- SUPPLIED TEXT:

## START

# Happy Birthday, Dark Angel:)



## RoxyBlue (Oct 6, 2008)

And here's to many, many, MANY more:jol:


----------



## fick209 (Aug 31, 2009)

A very happy Birthday to you Dark Angel!


----------



## Hauntiholik (May 17, 2006)

Happy Birthday DA!


----------



## Joiseygal (Sep 3, 2008)

Happy B-Day DA! I hope you have a great year!!!


----------



## Spooky1 (Aug 25, 2008)

Happy Birthday, DA, you youngster!!!!!


----------



## Frighteners Entertainment (Jan 24, 2006)

Hope it is an AWESOME Birthday DAY!!


----------



## Evil Queen (Mar 8, 2008)




----------



## Johnny Thunder (Feb 24, 2006)

Happy bday!


----------



## Death's Door (Mar 22, 2006)

Happy Birthday to ya Dark Angel!!!!!


----------



## Howlinmadjack (Jul 20, 2009)

Happy Birthday!!


----------



## Otaku (Dec 3, 2004)

Happy B-Day, Dark Angel! August Leo's rule!!


----------



## scareme (Aug 29, 2006)

Happy Birthday to you!
Happy Birthday to you!
Happy Birthday dear Dark Angel!
Happy Birthday to you!


----------



## Up_Up_And_Away (Jul 19, 2008)

Have a wonderful day!!!


----------



## DarkLore (Jan 25, 2009)

Happy Birthday


----------



## shar (Jun 19, 2010)

Happy Birthday!!


----------



## morbidmike (Sep 11, 2009)

happy birthday to my friend


----------



## ELH Erin Loves Halloween (Feb 19, 2009)

Happy Happy Bday!


----------



## Devils Chariot (May 23, 2007)

Happy Birthday Dark Angel!

## END

- DATA SHOWN:
## START

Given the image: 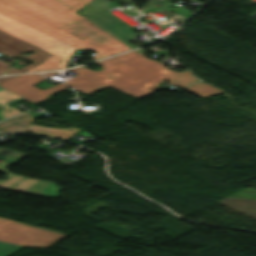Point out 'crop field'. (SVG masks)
<instances>
[{
  "label": "crop field",
  "instance_id": "5a996713",
  "mask_svg": "<svg viewBox=\"0 0 256 256\" xmlns=\"http://www.w3.org/2000/svg\"><path fill=\"white\" fill-rule=\"evenodd\" d=\"M88 18L105 29L112 36L120 40L122 43L127 45L129 48H136L129 43L132 41L133 37V30L131 26L110 12L106 11Z\"/></svg>",
  "mask_w": 256,
  "mask_h": 256
},
{
  "label": "crop field",
  "instance_id": "28ad6ade",
  "mask_svg": "<svg viewBox=\"0 0 256 256\" xmlns=\"http://www.w3.org/2000/svg\"><path fill=\"white\" fill-rule=\"evenodd\" d=\"M202 98L208 97L210 95L223 94V92L215 87H212L204 82L195 84L193 86L184 88Z\"/></svg>",
  "mask_w": 256,
  "mask_h": 256
},
{
  "label": "crop field",
  "instance_id": "4a817a6b",
  "mask_svg": "<svg viewBox=\"0 0 256 256\" xmlns=\"http://www.w3.org/2000/svg\"><path fill=\"white\" fill-rule=\"evenodd\" d=\"M168 1H174V0H168Z\"/></svg>",
  "mask_w": 256,
  "mask_h": 256
},
{
  "label": "crop field",
  "instance_id": "5142ce71",
  "mask_svg": "<svg viewBox=\"0 0 256 256\" xmlns=\"http://www.w3.org/2000/svg\"><path fill=\"white\" fill-rule=\"evenodd\" d=\"M122 11L126 14H129V15H132V16H135V15H138L139 13H136V12H133V11H129V10H126V9H122Z\"/></svg>",
  "mask_w": 256,
  "mask_h": 256
},
{
  "label": "crop field",
  "instance_id": "ac0d7876",
  "mask_svg": "<svg viewBox=\"0 0 256 256\" xmlns=\"http://www.w3.org/2000/svg\"><path fill=\"white\" fill-rule=\"evenodd\" d=\"M103 70L94 72L85 66L70 69L78 74L67 85L89 94L106 86L141 98L161 90L154 86L164 80L180 87L200 81L189 71L178 73L144 56L139 49L97 62Z\"/></svg>",
  "mask_w": 256,
  "mask_h": 256
},
{
  "label": "crop field",
  "instance_id": "d9b57169",
  "mask_svg": "<svg viewBox=\"0 0 256 256\" xmlns=\"http://www.w3.org/2000/svg\"><path fill=\"white\" fill-rule=\"evenodd\" d=\"M11 77H13V76H4V77H0V83L3 82V81H5V80H7V79H9V78H11Z\"/></svg>",
  "mask_w": 256,
  "mask_h": 256
},
{
  "label": "crop field",
  "instance_id": "3316defc",
  "mask_svg": "<svg viewBox=\"0 0 256 256\" xmlns=\"http://www.w3.org/2000/svg\"><path fill=\"white\" fill-rule=\"evenodd\" d=\"M17 98H20V97L5 89L0 91V107H1V115L3 119H6L8 117L21 113L20 111L6 104V102L17 99Z\"/></svg>",
  "mask_w": 256,
  "mask_h": 256
},
{
  "label": "crop field",
  "instance_id": "d8731c3e",
  "mask_svg": "<svg viewBox=\"0 0 256 256\" xmlns=\"http://www.w3.org/2000/svg\"><path fill=\"white\" fill-rule=\"evenodd\" d=\"M36 118L37 117L32 116L30 118L24 119L17 123L1 128L0 131L12 133H34L51 137H60L62 139L68 140L70 137H72L76 132L80 130L79 128L76 127L51 128L30 124Z\"/></svg>",
  "mask_w": 256,
  "mask_h": 256
},
{
  "label": "crop field",
  "instance_id": "f4fd0767",
  "mask_svg": "<svg viewBox=\"0 0 256 256\" xmlns=\"http://www.w3.org/2000/svg\"><path fill=\"white\" fill-rule=\"evenodd\" d=\"M24 156L26 154L10 149H0V159L3 160L0 163V171L8 174L7 177H9L6 181L0 180V188L32 193L49 198H52L64 189V187L59 188L55 183L33 180L9 173V170L6 168L10 164H16Z\"/></svg>",
  "mask_w": 256,
  "mask_h": 256
},
{
  "label": "crop field",
  "instance_id": "d1516ede",
  "mask_svg": "<svg viewBox=\"0 0 256 256\" xmlns=\"http://www.w3.org/2000/svg\"><path fill=\"white\" fill-rule=\"evenodd\" d=\"M140 11L144 12V13H149V12H153V11H157L162 13L163 15H165L169 20L176 22V23H182L186 20V18L180 17L170 11H167L165 9H163L162 7L148 2L146 3L141 9Z\"/></svg>",
  "mask_w": 256,
  "mask_h": 256
},
{
  "label": "crop field",
  "instance_id": "e52e79f7",
  "mask_svg": "<svg viewBox=\"0 0 256 256\" xmlns=\"http://www.w3.org/2000/svg\"><path fill=\"white\" fill-rule=\"evenodd\" d=\"M44 79L45 78L40 74L18 75L1 83L0 86L34 104L53 97L51 95L52 93L68 88V86L64 85L63 83L52 86L45 90L33 86Z\"/></svg>",
  "mask_w": 256,
  "mask_h": 256
},
{
  "label": "crop field",
  "instance_id": "dd49c442",
  "mask_svg": "<svg viewBox=\"0 0 256 256\" xmlns=\"http://www.w3.org/2000/svg\"><path fill=\"white\" fill-rule=\"evenodd\" d=\"M32 51L33 53L26 57L22 55L21 53ZM0 53L6 54L8 56L14 57L18 56L20 58L26 59L28 61H31L33 63L24 66L20 69L13 68L10 66L7 74L11 73H18L23 72L45 60V58L49 55V53H46L18 38H15L3 31H0ZM8 63L3 62L0 60V75L4 74L8 67Z\"/></svg>",
  "mask_w": 256,
  "mask_h": 256
},
{
  "label": "crop field",
  "instance_id": "22f410ed",
  "mask_svg": "<svg viewBox=\"0 0 256 256\" xmlns=\"http://www.w3.org/2000/svg\"><path fill=\"white\" fill-rule=\"evenodd\" d=\"M20 248L21 246L0 242V256H9Z\"/></svg>",
  "mask_w": 256,
  "mask_h": 256
},
{
  "label": "crop field",
  "instance_id": "cbeb9de0",
  "mask_svg": "<svg viewBox=\"0 0 256 256\" xmlns=\"http://www.w3.org/2000/svg\"><path fill=\"white\" fill-rule=\"evenodd\" d=\"M30 116H32V115H30V114H28V113H25V114H22V115H20V116L14 117V118L9 119V120H6V121H4V122H1V123H0V128H1V127H4V126H6V125H9V124H11V123L17 122V121H19V120H22V119H24V118L30 117Z\"/></svg>",
  "mask_w": 256,
  "mask_h": 256
},
{
  "label": "crop field",
  "instance_id": "34b2d1b8",
  "mask_svg": "<svg viewBox=\"0 0 256 256\" xmlns=\"http://www.w3.org/2000/svg\"><path fill=\"white\" fill-rule=\"evenodd\" d=\"M28 15L58 27L85 17L75 14L91 0H0Z\"/></svg>",
  "mask_w": 256,
  "mask_h": 256
},
{
  "label": "crop field",
  "instance_id": "733c2abd",
  "mask_svg": "<svg viewBox=\"0 0 256 256\" xmlns=\"http://www.w3.org/2000/svg\"><path fill=\"white\" fill-rule=\"evenodd\" d=\"M55 73H57V72L43 73V75H45L46 77H49V76H51V75H53Z\"/></svg>",
  "mask_w": 256,
  "mask_h": 256
},
{
  "label": "crop field",
  "instance_id": "412701ff",
  "mask_svg": "<svg viewBox=\"0 0 256 256\" xmlns=\"http://www.w3.org/2000/svg\"><path fill=\"white\" fill-rule=\"evenodd\" d=\"M67 234L0 217V241L44 249Z\"/></svg>",
  "mask_w": 256,
  "mask_h": 256
},
{
  "label": "crop field",
  "instance_id": "8a807250",
  "mask_svg": "<svg viewBox=\"0 0 256 256\" xmlns=\"http://www.w3.org/2000/svg\"><path fill=\"white\" fill-rule=\"evenodd\" d=\"M0 30L51 53L25 72L65 68L75 49L93 50V60L130 50L87 18L54 28L1 2Z\"/></svg>",
  "mask_w": 256,
  "mask_h": 256
}]
</instances>
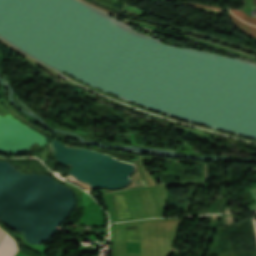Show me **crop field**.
Here are the masks:
<instances>
[{"instance_id":"obj_1","label":"crop field","mask_w":256,"mask_h":256,"mask_svg":"<svg viewBox=\"0 0 256 256\" xmlns=\"http://www.w3.org/2000/svg\"><path fill=\"white\" fill-rule=\"evenodd\" d=\"M15 250L16 243L14 239L5 234L3 240L0 243V256H13Z\"/></svg>"},{"instance_id":"obj_4","label":"crop field","mask_w":256,"mask_h":256,"mask_svg":"<svg viewBox=\"0 0 256 256\" xmlns=\"http://www.w3.org/2000/svg\"><path fill=\"white\" fill-rule=\"evenodd\" d=\"M230 11H232L235 15H237L242 20H244V21H246V22L256 26V17H252V16L248 15L243 10L230 9Z\"/></svg>"},{"instance_id":"obj_10","label":"crop field","mask_w":256,"mask_h":256,"mask_svg":"<svg viewBox=\"0 0 256 256\" xmlns=\"http://www.w3.org/2000/svg\"><path fill=\"white\" fill-rule=\"evenodd\" d=\"M255 223H256V221H255Z\"/></svg>"},{"instance_id":"obj_9","label":"crop field","mask_w":256,"mask_h":256,"mask_svg":"<svg viewBox=\"0 0 256 256\" xmlns=\"http://www.w3.org/2000/svg\"><path fill=\"white\" fill-rule=\"evenodd\" d=\"M254 5H256V0H254Z\"/></svg>"},{"instance_id":"obj_6","label":"crop field","mask_w":256,"mask_h":256,"mask_svg":"<svg viewBox=\"0 0 256 256\" xmlns=\"http://www.w3.org/2000/svg\"><path fill=\"white\" fill-rule=\"evenodd\" d=\"M250 191L252 192V194H253V195L255 196V198H256V187L250 189ZM248 209H249L250 211H256V203L253 204L252 206L248 207Z\"/></svg>"},{"instance_id":"obj_8","label":"crop field","mask_w":256,"mask_h":256,"mask_svg":"<svg viewBox=\"0 0 256 256\" xmlns=\"http://www.w3.org/2000/svg\"><path fill=\"white\" fill-rule=\"evenodd\" d=\"M4 232V231H3ZM1 230H0V241H1V239H2V237H3V235H4V233H3Z\"/></svg>"},{"instance_id":"obj_7","label":"crop field","mask_w":256,"mask_h":256,"mask_svg":"<svg viewBox=\"0 0 256 256\" xmlns=\"http://www.w3.org/2000/svg\"><path fill=\"white\" fill-rule=\"evenodd\" d=\"M20 239H21V238H20ZM22 242H23V241H22ZM23 244H24V246H25V247H27V248H29V249H32V250H35V251H36V249L29 247V246H28V245H26L24 242H23Z\"/></svg>"},{"instance_id":"obj_5","label":"crop field","mask_w":256,"mask_h":256,"mask_svg":"<svg viewBox=\"0 0 256 256\" xmlns=\"http://www.w3.org/2000/svg\"><path fill=\"white\" fill-rule=\"evenodd\" d=\"M127 231H128L129 239L140 238L137 227L127 228ZM128 256H138V255H128Z\"/></svg>"},{"instance_id":"obj_2","label":"crop field","mask_w":256,"mask_h":256,"mask_svg":"<svg viewBox=\"0 0 256 256\" xmlns=\"http://www.w3.org/2000/svg\"><path fill=\"white\" fill-rule=\"evenodd\" d=\"M113 197H114L118 217L119 218L129 217L125 199H124V195L123 194L115 195Z\"/></svg>"},{"instance_id":"obj_3","label":"crop field","mask_w":256,"mask_h":256,"mask_svg":"<svg viewBox=\"0 0 256 256\" xmlns=\"http://www.w3.org/2000/svg\"><path fill=\"white\" fill-rule=\"evenodd\" d=\"M229 16H230L231 20L233 22H235L238 26H240L245 33H247L250 36L256 37V27L244 23L243 21L234 17L230 12H229Z\"/></svg>"}]
</instances>
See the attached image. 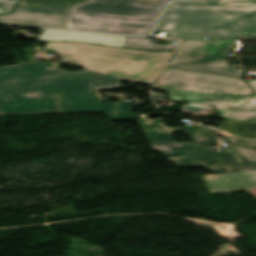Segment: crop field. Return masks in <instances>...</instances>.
<instances>
[{"label": "crop field", "instance_id": "obj_14", "mask_svg": "<svg viewBox=\"0 0 256 256\" xmlns=\"http://www.w3.org/2000/svg\"><path fill=\"white\" fill-rule=\"evenodd\" d=\"M109 120H136L134 112L105 113Z\"/></svg>", "mask_w": 256, "mask_h": 256}, {"label": "crop field", "instance_id": "obj_19", "mask_svg": "<svg viewBox=\"0 0 256 256\" xmlns=\"http://www.w3.org/2000/svg\"><path fill=\"white\" fill-rule=\"evenodd\" d=\"M209 176H214V175H209ZM202 177H208V176H202Z\"/></svg>", "mask_w": 256, "mask_h": 256}, {"label": "crop field", "instance_id": "obj_1", "mask_svg": "<svg viewBox=\"0 0 256 256\" xmlns=\"http://www.w3.org/2000/svg\"><path fill=\"white\" fill-rule=\"evenodd\" d=\"M68 72L46 62L0 68V114L134 111L132 101L100 103L92 90L122 86L119 78L154 83L171 52L150 53L83 43H46Z\"/></svg>", "mask_w": 256, "mask_h": 256}, {"label": "crop field", "instance_id": "obj_13", "mask_svg": "<svg viewBox=\"0 0 256 256\" xmlns=\"http://www.w3.org/2000/svg\"><path fill=\"white\" fill-rule=\"evenodd\" d=\"M84 0H21L19 5L68 8L69 6Z\"/></svg>", "mask_w": 256, "mask_h": 256}, {"label": "crop field", "instance_id": "obj_12", "mask_svg": "<svg viewBox=\"0 0 256 256\" xmlns=\"http://www.w3.org/2000/svg\"><path fill=\"white\" fill-rule=\"evenodd\" d=\"M218 128H221L239 137L256 138V123L246 124L244 122H225Z\"/></svg>", "mask_w": 256, "mask_h": 256}, {"label": "crop field", "instance_id": "obj_3", "mask_svg": "<svg viewBox=\"0 0 256 256\" xmlns=\"http://www.w3.org/2000/svg\"><path fill=\"white\" fill-rule=\"evenodd\" d=\"M158 28L177 38L256 39V0L172 3Z\"/></svg>", "mask_w": 256, "mask_h": 256}, {"label": "crop field", "instance_id": "obj_7", "mask_svg": "<svg viewBox=\"0 0 256 256\" xmlns=\"http://www.w3.org/2000/svg\"><path fill=\"white\" fill-rule=\"evenodd\" d=\"M66 10L17 6L13 14L0 16V23L61 28Z\"/></svg>", "mask_w": 256, "mask_h": 256}, {"label": "crop field", "instance_id": "obj_5", "mask_svg": "<svg viewBox=\"0 0 256 256\" xmlns=\"http://www.w3.org/2000/svg\"><path fill=\"white\" fill-rule=\"evenodd\" d=\"M155 90L166 91L171 102L255 95L242 79L171 69L164 70Z\"/></svg>", "mask_w": 256, "mask_h": 256}, {"label": "crop field", "instance_id": "obj_9", "mask_svg": "<svg viewBox=\"0 0 256 256\" xmlns=\"http://www.w3.org/2000/svg\"><path fill=\"white\" fill-rule=\"evenodd\" d=\"M202 179L209 193L247 190L256 196V171L220 174Z\"/></svg>", "mask_w": 256, "mask_h": 256}, {"label": "crop field", "instance_id": "obj_6", "mask_svg": "<svg viewBox=\"0 0 256 256\" xmlns=\"http://www.w3.org/2000/svg\"><path fill=\"white\" fill-rule=\"evenodd\" d=\"M237 47L235 41H184L170 63L244 73L225 60Z\"/></svg>", "mask_w": 256, "mask_h": 256}, {"label": "crop field", "instance_id": "obj_17", "mask_svg": "<svg viewBox=\"0 0 256 256\" xmlns=\"http://www.w3.org/2000/svg\"><path fill=\"white\" fill-rule=\"evenodd\" d=\"M216 131H218L220 134H223V135L234 136V135H232V134H230V133H228V132H225V131H223V130H220V129H218V130H216Z\"/></svg>", "mask_w": 256, "mask_h": 256}, {"label": "crop field", "instance_id": "obj_11", "mask_svg": "<svg viewBox=\"0 0 256 256\" xmlns=\"http://www.w3.org/2000/svg\"><path fill=\"white\" fill-rule=\"evenodd\" d=\"M151 42H152L151 39L128 37L124 47L151 50V51H162V50L173 51L180 44V41L177 42V44H167V45H156V44H151Z\"/></svg>", "mask_w": 256, "mask_h": 256}, {"label": "crop field", "instance_id": "obj_4", "mask_svg": "<svg viewBox=\"0 0 256 256\" xmlns=\"http://www.w3.org/2000/svg\"><path fill=\"white\" fill-rule=\"evenodd\" d=\"M168 0H90L70 8L64 28L147 35Z\"/></svg>", "mask_w": 256, "mask_h": 256}, {"label": "crop field", "instance_id": "obj_16", "mask_svg": "<svg viewBox=\"0 0 256 256\" xmlns=\"http://www.w3.org/2000/svg\"><path fill=\"white\" fill-rule=\"evenodd\" d=\"M170 68H178V69H186V70H194V71H202V72H210V73H217V74H224V75H231V76H238L242 77L241 74H233V73H225V72H218V71H211V70H204V69H196V68H189V67H182V66H174L168 65Z\"/></svg>", "mask_w": 256, "mask_h": 256}, {"label": "crop field", "instance_id": "obj_10", "mask_svg": "<svg viewBox=\"0 0 256 256\" xmlns=\"http://www.w3.org/2000/svg\"><path fill=\"white\" fill-rule=\"evenodd\" d=\"M126 36L76 33L44 29L38 41H83L123 47Z\"/></svg>", "mask_w": 256, "mask_h": 256}, {"label": "crop field", "instance_id": "obj_8", "mask_svg": "<svg viewBox=\"0 0 256 256\" xmlns=\"http://www.w3.org/2000/svg\"><path fill=\"white\" fill-rule=\"evenodd\" d=\"M251 87L256 88L255 81H246ZM256 99L254 96L206 99L187 101L188 104L208 106L215 105L220 116L228 120L256 121V102L247 104L245 100Z\"/></svg>", "mask_w": 256, "mask_h": 256}, {"label": "crop field", "instance_id": "obj_15", "mask_svg": "<svg viewBox=\"0 0 256 256\" xmlns=\"http://www.w3.org/2000/svg\"><path fill=\"white\" fill-rule=\"evenodd\" d=\"M19 0H0V15L9 13Z\"/></svg>", "mask_w": 256, "mask_h": 256}, {"label": "crop field", "instance_id": "obj_18", "mask_svg": "<svg viewBox=\"0 0 256 256\" xmlns=\"http://www.w3.org/2000/svg\"><path fill=\"white\" fill-rule=\"evenodd\" d=\"M253 89V88H252ZM255 92H256V89H253ZM256 100H252V101H247V103H250V102H255Z\"/></svg>", "mask_w": 256, "mask_h": 256}, {"label": "crop field", "instance_id": "obj_2", "mask_svg": "<svg viewBox=\"0 0 256 256\" xmlns=\"http://www.w3.org/2000/svg\"><path fill=\"white\" fill-rule=\"evenodd\" d=\"M153 150L177 167H202L214 174L256 170V141L228 138L229 151L215 152L208 146L216 143L213 131L202 126L165 127L161 120L138 121ZM184 132L191 143H177L171 134Z\"/></svg>", "mask_w": 256, "mask_h": 256}, {"label": "crop field", "instance_id": "obj_20", "mask_svg": "<svg viewBox=\"0 0 256 256\" xmlns=\"http://www.w3.org/2000/svg\"><path fill=\"white\" fill-rule=\"evenodd\" d=\"M157 31H160V30H157ZM160 32H162V31H160ZM171 38H174V37L171 36Z\"/></svg>", "mask_w": 256, "mask_h": 256}]
</instances>
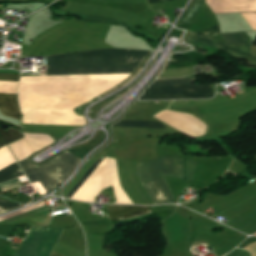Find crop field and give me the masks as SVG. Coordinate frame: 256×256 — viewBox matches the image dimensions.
<instances>
[{
    "label": "crop field",
    "instance_id": "2",
    "mask_svg": "<svg viewBox=\"0 0 256 256\" xmlns=\"http://www.w3.org/2000/svg\"><path fill=\"white\" fill-rule=\"evenodd\" d=\"M196 163L186 159V181L193 182ZM138 178L154 205L176 203L163 176L183 179L182 158L161 157L136 164Z\"/></svg>",
    "mask_w": 256,
    "mask_h": 256
},
{
    "label": "crop field",
    "instance_id": "18",
    "mask_svg": "<svg viewBox=\"0 0 256 256\" xmlns=\"http://www.w3.org/2000/svg\"><path fill=\"white\" fill-rule=\"evenodd\" d=\"M51 256H64V255L59 254V253H56V252H54V251H53V253H52V255H51Z\"/></svg>",
    "mask_w": 256,
    "mask_h": 256
},
{
    "label": "crop field",
    "instance_id": "14",
    "mask_svg": "<svg viewBox=\"0 0 256 256\" xmlns=\"http://www.w3.org/2000/svg\"><path fill=\"white\" fill-rule=\"evenodd\" d=\"M20 206L21 205H19L17 203H13V202H9V201L1 200L0 199V214L8 212V211H10L12 209H16V208H18Z\"/></svg>",
    "mask_w": 256,
    "mask_h": 256
},
{
    "label": "crop field",
    "instance_id": "5",
    "mask_svg": "<svg viewBox=\"0 0 256 256\" xmlns=\"http://www.w3.org/2000/svg\"><path fill=\"white\" fill-rule=\"evenodd\" d=\"M187 41L215 46L225 52H228L236 58L245 59L252 65L256 66V58L251 54L249 46H226V44L219 42L217 40L211 38L203 39L191 33L188 34Z\"/></svg>",
    "mask_w": 256,
    "mask_h": 256
},
{
    "label": "crop field",
    "instance_id": "3",
    "mask_svg": "<svg viewBox=\"0 0 256 256\" xmlns=\"http://www.w3.org/2000/svg\"><path fill=\"white\" fill-rule=\"evenodd\" d=\"M80 160L75 154L65 150L39 166L33 164L28 158L19 163L42 196L60 185L73 172Z\"/></svg>",
    "mask_w": 256,
    "mask_h": 256
},
{
    "label": "crop field",
    "instance_id": "12",
    "mask_svg": "<svg viewBox=\"0 0 256 256\" xmlns=\"http://www.w3.org/2000/svg\"><path fill=\"white\" fill-rule=\"evenodd\" d=\"M221 37L225 40L226 44H248L243 33L223 34Z\"/></svg>",
    "mask_w": 256,
    "mask_h": 256
},
{
    "label": "crop field",
    "instance_id": "11",
    "mask_svg": "<svg viewBox=\"0 0 256 256\" xmlns=\"http://www.w3.org/2000/svg\"><path fill=\"white\" fill-rule=\"evenodd\" d=\"M193 80L194 78L192 77H186L181 79H162L156 80L150 87L191 84Z\"/></svg>",
    "mask_w": 256,
    "mask_h": 256
},
{
    "label": "crop field",
    "instance_id": "13",
    "mask_svg": "<svg viewBox=\"0 0 256 256\" xmlns=\"http://www.w3.org/2000/svg\"><path fill=\"white\" fill-rule=\"evenodd\" d=\"M98 159L93 165L92 167L86 172V174L81 178V180L75 185V187L71 190V192L68 194L67 198L70 199L72 197V195L78 190V188L81 186V184L85 181V179L90 175V173L95 169V167L100 163V161L102 160ZM102 162V161H101Z\"/></svg>",
    "mask_w": 256,
    "mask_h": 256
},
{
    "label": "crop field",
    "instance_id": "7",
    "mask_svg": "<svg viewBox=\"0 0 256 256\" xmlns=\"http://www.w3.org/2000/svg\"><path fill=\"white\" fill-rule=\"evenodd\" d=\"M0 110L4 114H7L20 120L15 94L0 93Z\"/></svg>",
    "mask_w": 256,
    "mask_h": 256
},
{
    "label": "crop field",
    "instance_id": "10",
    "mask_svg": "<svg viewBox=\"0 0 256 256\" xmlns=\"http://www.w3.org/2000/svg\"><path fill=\"white\" fill-rule=\"evenodd\" d=\"M23 137V135L12 128L8 129L7 131L0 129V147Z\"/></svg>",
    "mask_w": 256,
    "mask_h": 256
},
{
    "label": "crop field",
    "instance_id": "15",
    "mask_svg": "<svg viewBox=\"0 0 256 256\" xmlns=\"http://www.w3.org/2000/svg\"><path fill=\"white\" fill-rule=\"evenodd\" d=\"M218 33H219V29H218V25H217L215 27H212L210 29L204 30V31L199 32L197 34L202 35L204 37H210V36H214V35H216Z\"/></svg>",
    "mask_w": 256,
    "mask_h": 256
},
{
    "label": "crop field",
    "instance_id": "8",
    "mask_svg": "<svg viewBox=\"0 0 256 256\" xmlns=\"http://www.w3.org/2000/svg\"><path fill=\"white\" fill-rule=\"evenodd\" d=\"M21 175H23V172L21 171V169L18 167V165L15 162V163L7 166L6 168L0 170V183L10 180V179H13V178H16V177H19ZM19 186H22V184L12 187V188H9V189H6V190H3V192L11 190V189L19 187Z\"/></svg>",
    "mask_w": 256,
    "mask_h": 256
},
{
    "label": "crop field",
    "instance_id": "9",
    "mask_svg": "<svg viewBox=\"0 0 256 256\" xmlns=\"http://www.w3.org/2000/svg\"><path fill=\"white\" fill-rule=\"evenodd\" d=\"M113 126L165 129L160 122L121 120Z\"/></svg>",
    "mask_w": 256,
    "mask_h": 256
},
{
    "label": "crop field",
    "instance_id": "6",
    "mask_svg": "<svg viewBox=\"0 0 256 256\" xmlns=\"http://www.w3.org/2000/svg\"><path fill=\"white\" fill-rule=\"evenodd\" d=\"M111 216L107 217L111 221L119 219H130L140 215L151 213L148 207L139 206H122V205H109L105 207Z\"/></svg>",
    "mask_w": 256,
    "mask_h": 256
},
{
    "label": "crop field",
    "instance_id": "17",
    "mask_svg": "<svg viewBox=\"0 0 256 256\" xmlns=\"http://www.w3.org/2000/svg\"><path fill=\"white\" fill-rule=\"evenodd\" d=\"M166 1H171V0H148V3H152V2H166Z\"/></svg>",
    "mask_w": 256,
    "mask_h": 256
},
{
    "label": "crop field",
    "instance_id": "1",
    "mask_svg": "<svg viewBox=\"0 0 256 256\" xmlns=\"http://www.w3.org/2000/svg\"><path fill=\"white\" fill-rule=\"evenodd\" d=\"M150 52L100 49L47 56L48 69L137 67ZM135 68L48 70L47 75L132 73Z\"/></svg>",
    "mask_w": 256,
    "mask_h": 256
},
{
    "label": "crop field",
    "instance_id": "16",
    "mask_svg": "<svg viewBox=\"0 0 256 256\" xmlns=\"http://www.w3.org/2000/svg\"><path fill=\"white\" fill-rule=\"evenodd\" d=\"M19 74L0 73V81H17Z\"/></svg>",
    "mask_w": 256,
    "mask_h": 256
},
{
    "label": "crop field",
    "instance_id": "4",
    "mask_svg": "<svg viewBox=\"0 0 256 256\" xmlns=\"http://www.w3.org/2000/svg\"><path fill=\"white\" fill-rule=\"evenodd\" d=\"M210 85H182L165 88H148L139 100L211 98Z\"/></svg>",
    "mask_w": 256,
    "mask_h": 256
}]
</instances>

## END

- TASK PROMPT: Extend the Dark Angel birthday thread past its last post by adding a few more replies in the same style.

- REPLY TO THE EXERCISE:
----------



## Dark Angel 27 (Sep 11, 2008)

Thanks everyone for the birthday wishes!

Spent the day with my older sister...starting with Starbucks to get the day off to the right start...then on to Dave And Busters (an arcade/restuarant/bar) and scored this for 500 tickets! 









After we were all gamed out, we headed out to check out the halloween place which won't open till Friday the 13th (it wouldn't be a halloween store unless it opened on that exact day right?)

the rest of the day was pretty uneventful...but we got a small cake and went home...the day was finished by eating said cake while watching Cyote Ugly. Lots of fun! much better then last year!


----------



## Goblin (Jun 3, 2009)




----------



## Adam I (Jun 16, 2007)

Happy Birthday !


----------



## Haunted Bayou (Feb 16, 2007)

Glad you had a fun birthday.


----------



## Dark Angel 27 (Sep 11, 2008)

thank you everybody!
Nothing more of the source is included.